Die beiden Wörter wurden offenbar erstmals 1969 von einem linken amerikanischen Aktivisten, Carl Oglesby, in einem Artikel miteinander verbunden, in dem er „die Dominanz des Nordens über den globalen Süden“ anprangerte.

In den nächsten 50 Jahren war der Ausdruck im Westen weitgehend auf die Grundsatzpapiere von Entwicklungsagenturen, Universitätsdebatten und Literaturzeitschriften beschränkt.

Doch gleichzeitig fasste es in postkolonialen Staaten Wurzeln und blühte auf, nicht zuletzt, weil es als weniger belastet galt als die „Dritte Welt“, wie westliche Experten in den 1970er und 1980er Jahren weniger entwickelte Regionen bevorzugten.

Und dieses Jahr ist seine Stunde gekommen.

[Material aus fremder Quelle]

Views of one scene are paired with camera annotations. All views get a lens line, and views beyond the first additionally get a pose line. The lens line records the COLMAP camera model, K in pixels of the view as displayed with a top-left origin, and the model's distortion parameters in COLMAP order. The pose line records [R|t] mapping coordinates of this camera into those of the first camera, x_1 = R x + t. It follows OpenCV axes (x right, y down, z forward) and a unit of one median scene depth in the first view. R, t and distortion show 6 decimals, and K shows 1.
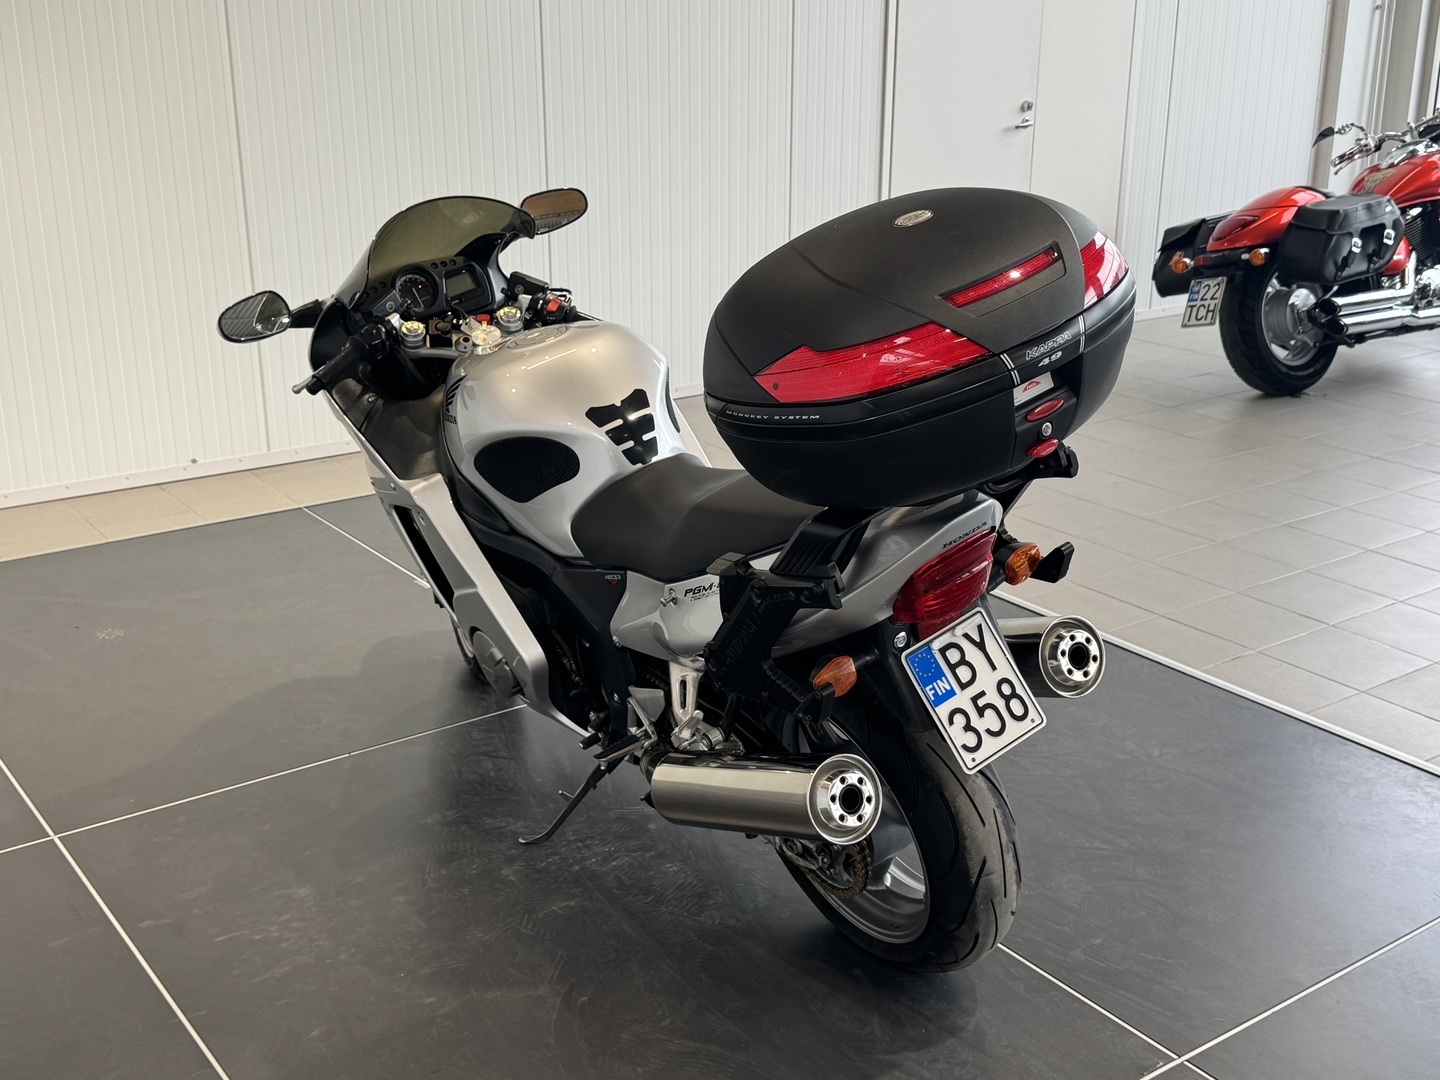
lens RADIAL K [[1677.5, 0, 720.0], [0, 1677.5, 540.0], [0, 0, 1]] dist [0.002562, -0.005592]
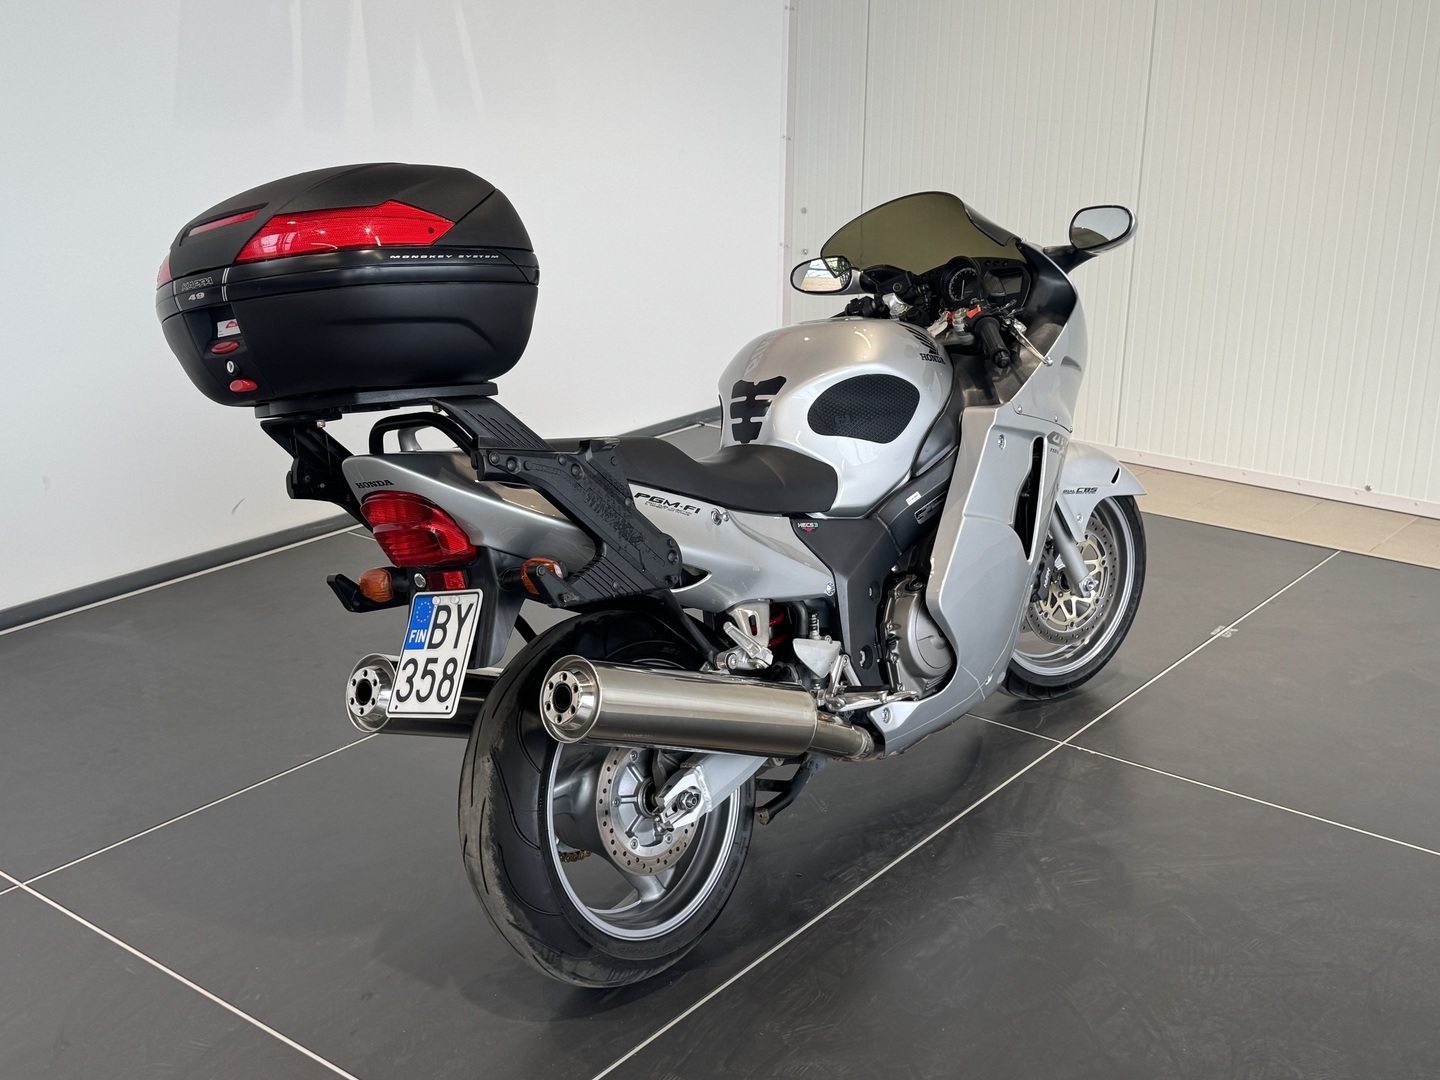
lens RADIAL K [[1677.5, 0, 720.0], [0, 1677.5, 540.0], [0, 0, 1]] dist [0.002562, -0.005592]
pose [[0.282362, 0.295162, -0.912771, 1.124475], [-0.309469, 0.928646, 0.204563, -0.242267], [0.908020, 0.224714, 0.353558, 0.775953]]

Mittlerweile ist es der Sammelbegriff auf Gipfeltreffen und in Strategiepapieren für die Teile der Welt, die dem Krieg in der Ukraine neutral gegenüberstehen und dazu neigen, die westlichen Mächte als heuchlerisch und blind zu betrachten. Schlagzeilenautoren verwenden es nach Belieben – manchmal sogar ohne Anführungszeichen.

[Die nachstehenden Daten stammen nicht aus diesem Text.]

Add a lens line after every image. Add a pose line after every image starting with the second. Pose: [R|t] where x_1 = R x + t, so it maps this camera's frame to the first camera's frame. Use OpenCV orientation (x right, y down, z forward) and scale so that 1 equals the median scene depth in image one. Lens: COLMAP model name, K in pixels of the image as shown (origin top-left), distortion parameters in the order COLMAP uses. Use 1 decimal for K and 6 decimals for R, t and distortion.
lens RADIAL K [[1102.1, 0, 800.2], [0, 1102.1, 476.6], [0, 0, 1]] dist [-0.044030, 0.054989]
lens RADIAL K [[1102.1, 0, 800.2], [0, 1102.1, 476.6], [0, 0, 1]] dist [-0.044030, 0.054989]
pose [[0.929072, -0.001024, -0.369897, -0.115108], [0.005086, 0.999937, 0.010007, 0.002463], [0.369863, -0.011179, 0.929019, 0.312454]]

Für Literalisten im „globalen Kommentar“ ist das ärgerlich. Sie betrachten es zu Recht als geografische Analphabeten: Indien und China zum Beispiel liegen beide auf der Nordhalbkugel.

Sie verdeutlichen auch die Widersprüchlichkeiten des vermeintlichen Blocks: Er ist ein Mischmasch aus Arm und Reich, aus Demokratien und Diktaturen und dazwischen liegenden Systemen. Aber es hat eine emotionale Kraft und verkörpert eine Identität, die die sprachliche Logik übertrifft.

Es wird also nicht einfach sein, die beiden Wörter zu entkoppeln. Sie haben Geschichte. Und beachten Sie, dass es mehr als ein halbes Jahrhundert – lange nach Oglesbys Tod im Jahr 2011 – dauerte, bis sich seine Münzprägung durchsetzte.